Texto

------------------------

Después de los grandes encuentros con los rinocerontes, quisimos ir a tomar algo en el bar-restaurante.
Para empezar, nos tomamos unas cervezas contemplando la charca, pero tan solo se veía a lo lejos de tanto en tanto, un poco la cabeza de un hipopótamo.

Miramos en la zona del restaurante y vimos unas niñas con su madre comiendo pizzas, era la única mesa con gente.
Regresamos a la zona del bar y les comentamos que queríamos una pizza, nos miraron un poco preocupadas, nos dijeron que la cena y el comedor, hasta las 18:00 horas no estaba operativo, por lo que nos dimos cuenta, que esas niñas eran hijas de los empleados del restaurante.
Al ver que aún quedaba un rato hasta las 18:00 horas, volvimos al coche, iríamos a dar una vuelta, esta vez por otros caminos, a ver que nos encontramos.

Sobre todo lo que vimos esa tarde, fueron mas grupos de jirafas.
A las 18:00 volvimos a la zona del restaurante y esta vez, si habían llegado 2 rinocerontes, que hicieron las delicias de los que allí estábamos contemplándolos.

Poco a poco, los bichos fueron acercándose cada vez mas a la zona de enfrente donde estábamos, con lo que nos fuimos acercando también nosotros hacía ellos.

Estaban pastando y estaban tranquilos, pero lo único que nos separaba, era un hilo de alambre electrificado, que en caso de que los animales decidieran embestir hacía nosotros, no creo que eso los hubiera parado para nada, pero se veía que los animales iban a su rollo y éramos nosotros los que los seguíamos para hacernos las mejores fotos junto a los animales.

------------------------

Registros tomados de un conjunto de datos
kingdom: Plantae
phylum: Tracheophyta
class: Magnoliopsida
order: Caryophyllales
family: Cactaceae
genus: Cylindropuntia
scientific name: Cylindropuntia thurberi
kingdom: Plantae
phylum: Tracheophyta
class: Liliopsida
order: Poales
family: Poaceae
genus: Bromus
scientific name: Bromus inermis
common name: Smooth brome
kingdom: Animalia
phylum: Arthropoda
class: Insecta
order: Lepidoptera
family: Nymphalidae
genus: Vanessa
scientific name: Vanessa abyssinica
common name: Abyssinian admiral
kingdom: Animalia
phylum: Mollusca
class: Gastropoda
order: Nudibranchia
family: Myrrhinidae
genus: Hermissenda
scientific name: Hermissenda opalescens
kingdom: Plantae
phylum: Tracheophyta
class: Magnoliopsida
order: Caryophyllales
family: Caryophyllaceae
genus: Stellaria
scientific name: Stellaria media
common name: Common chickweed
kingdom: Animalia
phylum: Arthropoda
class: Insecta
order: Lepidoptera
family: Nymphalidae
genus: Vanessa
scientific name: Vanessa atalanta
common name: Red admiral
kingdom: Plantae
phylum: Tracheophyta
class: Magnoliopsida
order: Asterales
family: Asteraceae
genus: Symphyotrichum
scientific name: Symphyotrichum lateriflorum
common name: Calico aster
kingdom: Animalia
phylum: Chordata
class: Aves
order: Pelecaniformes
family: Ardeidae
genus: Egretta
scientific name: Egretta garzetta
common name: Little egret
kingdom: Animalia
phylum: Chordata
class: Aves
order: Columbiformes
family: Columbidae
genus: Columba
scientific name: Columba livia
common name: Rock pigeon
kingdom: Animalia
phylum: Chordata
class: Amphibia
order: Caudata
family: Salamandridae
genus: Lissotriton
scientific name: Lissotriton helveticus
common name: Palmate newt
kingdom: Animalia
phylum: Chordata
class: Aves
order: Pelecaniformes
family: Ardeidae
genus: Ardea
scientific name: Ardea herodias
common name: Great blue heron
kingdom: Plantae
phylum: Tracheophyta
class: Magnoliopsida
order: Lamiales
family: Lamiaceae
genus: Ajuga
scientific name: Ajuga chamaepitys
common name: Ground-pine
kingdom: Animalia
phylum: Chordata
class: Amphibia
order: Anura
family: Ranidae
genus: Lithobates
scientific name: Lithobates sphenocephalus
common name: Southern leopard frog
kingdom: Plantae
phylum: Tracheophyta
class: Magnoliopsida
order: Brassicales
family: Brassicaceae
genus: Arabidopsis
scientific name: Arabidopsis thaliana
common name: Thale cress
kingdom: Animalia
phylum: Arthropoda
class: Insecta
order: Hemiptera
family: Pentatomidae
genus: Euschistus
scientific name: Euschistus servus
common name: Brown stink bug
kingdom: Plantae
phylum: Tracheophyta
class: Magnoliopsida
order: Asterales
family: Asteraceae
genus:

------------------------

Instrucciones de trabajo
Escriba la continuación del relato sobre la visita al bar-restaurante y los rinocerontes a partir del punto en que termina. Los registros no son necesarios para esta labor.

Respuesta escrita
Al final, los rinocerontes se marcharon y dejaron la charca otra vez huérfana, por lo que decidimos irnos a cenar.
La cena era tipo buffet libre, nuestra hija de 10 años pagó menos, la hija de 14 años ya pagó como un adulto.
No era barato, si lo comparas con los precios que habíamos pagado hasta ahora, pero si que es mas barato que en España, pagamos 1217rands para los 4 (62,56€indica la Revolut) junto a la cena Knysna, fueron las comidas mas caras que pagamos durante el viaje.

Después de la cena, hubo espectáculo de unos bailes tradicionales junto a una hoguera, supongo que era alguna tribu o etnia de Eswatini, nos gustó mucho.
Cuando terminaron, nos fuimos a nuestro Hut, sin saberlo, habíamos reservado el Big Hut, uno de los huts mas grandes del campamento, lo reservamos a través de Booking, supongo que era lo único disponible para nuestras fechas, para 4 personas, pero allí cabían al menos 8 personas.